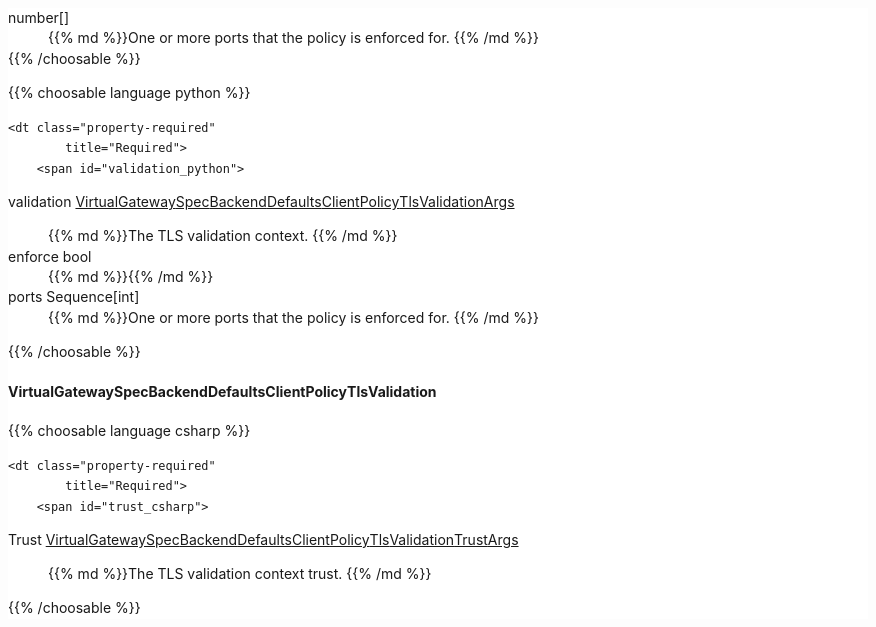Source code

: </span>
        <span class="property-indicator"></span>
        <span class="property-type">number[]</span>
    </dt>
    <dd>{{% md %}}One or more ports that the policy is enforced for.
{{% /md %}}</dd>
</dl>
{{% /choosable %}}

{{% choosable language python %}}
<dl class="resources-properties">

    <dt class="property-required"
            title="Required">
        <span id="validation_python">
<a href="#validation_python" style="color: inherit; text-decoration: inherit;">validation</a>
</span>
        <span class="property-indicator"></span>
        <span class="property-type"><a href="#virtualgatewayspecbackenddefaultsclientpolicytlsvalidation">Virtual<wbr>Gateway<wbr>Spec<wbr>Backend<wbr>Defaults<wbr>Client<wbr>Policy<wbr>Tls<wbr>Validation<wbr>Args</a></span>
    </dt>
    <dd>{{% md %}}The TLS validation context.
{{% /md %}}</dd>
    <dt class="property-optional"
            title="Optional">
        <span id="enforce_python">
<a href="#enforce_python" style="color: inherit; text-decoration: inherit;">enforce</a>
</span>
        <span class="property-indicator"></span>
        <span class="property-type">bool</span>
    </dt>
    <dd>{{% md %}}{{% /md %}}</dd>
    <dt class="property-optional"
            title="Optional">
        <span id="ports_python">
<a href="#ports_python" style="color: inherit; text-decoration: inherit;">ports</a>
</span>
        <span class="property-indicator"></span>
        <span class="property-type">Sequence[int]</span>
    </dt>
    <dd>{{% md %}}One or more ports that the policy is enforced for.
{{% /md %}}</dd>
</dl>
{{% /choosable %}}

<h4 id="virtualgatewayspecbackenddefaultsclientpolicytlsvalidation">Virtual<wbr>Gateway<wbr>Spec<wbr>Backend<wbr>Defaults<wbr>Client<wbr>Policy<wbr>Tls<wbr>Validation</h4>

{{% choosable language csharp %}}
<dl class="resources-properties">

    <dt class="property-required"
            title="Required">
        <span id="trust_csharp">
<a href="#trust_csharp" style="color: inherit; text-decoration: inherit;">Trust</a>
</span>
        <span class="property-indicator"></span>
        <span class="property-type"><a href="#virtualgatewayspecbackenddefaultsclientpolicytlsvalidationtrust">Virtual<wbr>Gateway<wbr>Spec<wbr>Backend<wbr>Defaults<wbr>Client<wbr>Policy<wbr>Tls<wbr>Validation<wbr>Trust<wbr>Args</a></span>
    </dt>
    <dd>{{% md %}}The TLS validation context trust.
{{% /md %}}</dd>
</dl>
{{% /choosable %}}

________

# Task item
Verbatim output of every entry above is required, though pictures are to be left out.

# Exercise answer
Source code

: </span>
        <span class="property-indicator"></span>
        <span class="property-type">number[]</span>
    </dt>
    <dd>{{% md %}}One or more ports that the policy is enforced for.
{{% /md %}}</dd>
</dl>
{{% /choosable %}}

{{% choosable language python %}}
<dl class="resources-properties">

    <dt class="property-required"
            title="Required">
        <span id="validation_python">
<a href="#validation_python" style="color: inherit; text-decoration: inherit;">validation</a>
</span>
        <span class="property-indicator"></span>
        <span class="property-type"><a href="#virtualgatewayspecbackenddefaultsclientpolicytlsvalidation">Virtual<wbr>Gateway<wbr>Spec<wbr>Backend<wbr>Defaults<wbr>Client<wbr>Policy<wbr>Tls<wbr>Validation<wbr>Args</a></span>
    </dt>
    <dd>{{% md %}}The TLS validation context.
{{% /md %}}</dd>
    <dt class="property-optional"
            title="Optional">
        <span id="enforce_python">
<a href="#enforce_python" style="color: inherit; text-decoration: inherit;">enforce</a>
</span>
        <span class="property-indicator"></span>
        <span class="property-type">bool</span>
    </dt>
    <dd>{{% md %}}{{% /md %}}</dd>
    <dt class="property-optional"
            title="Optional">
        <span id="ports_python">
<a href="#ports_python" style="color: inherit; text-decoration: inherit;">ports</a>
</span>
        <span class="property-indicator"></span>
        <span class="property-type">Sequence[int]</span>
    </dt>
    <dd>{{% md %}}One or more ports that the policy is enforced for.
{{% /md %}}</dd>
</dl>
{{% /choosable %}}

<h4 id="virtualgatewayspecbackenddefaultsclientpolicytlsvalidation">Virtual<wbr>Gateway<wbr>Spec<wbr>Backend<wbr>Defaults<wbr>Client<wbr>Policy<wbr>Tls<wbr>Validation</h4>

{{% choosable language csharp %}}
<dl class="resources-properties">

    <dt class="property-required"
            title="Required">
        <span id="trust_csharp">
<a href="#trust_csharp" style="color: inherit; text-decoration: inherit;">Trust</a>
</span>
        <span class="property-indicator"></span>
        <span class="property-type"><a href="#virtualgatewayspecbackenddefaultsclientpolicytlsvalidationtrust">Virtual<wbr>Gateway<wbr>Spec<wbr>Backend<wbr>Defaults<wbr>Client<wbr>Policy<wbr>Tls<wbr>Validation<wbr>Trust<wbr>Args</a></span>
    </dt>
    <dd>{{% md %}}The TLS validation context trust.
{{% /md %}}</dd>
</dl>
{{% /choosable %}}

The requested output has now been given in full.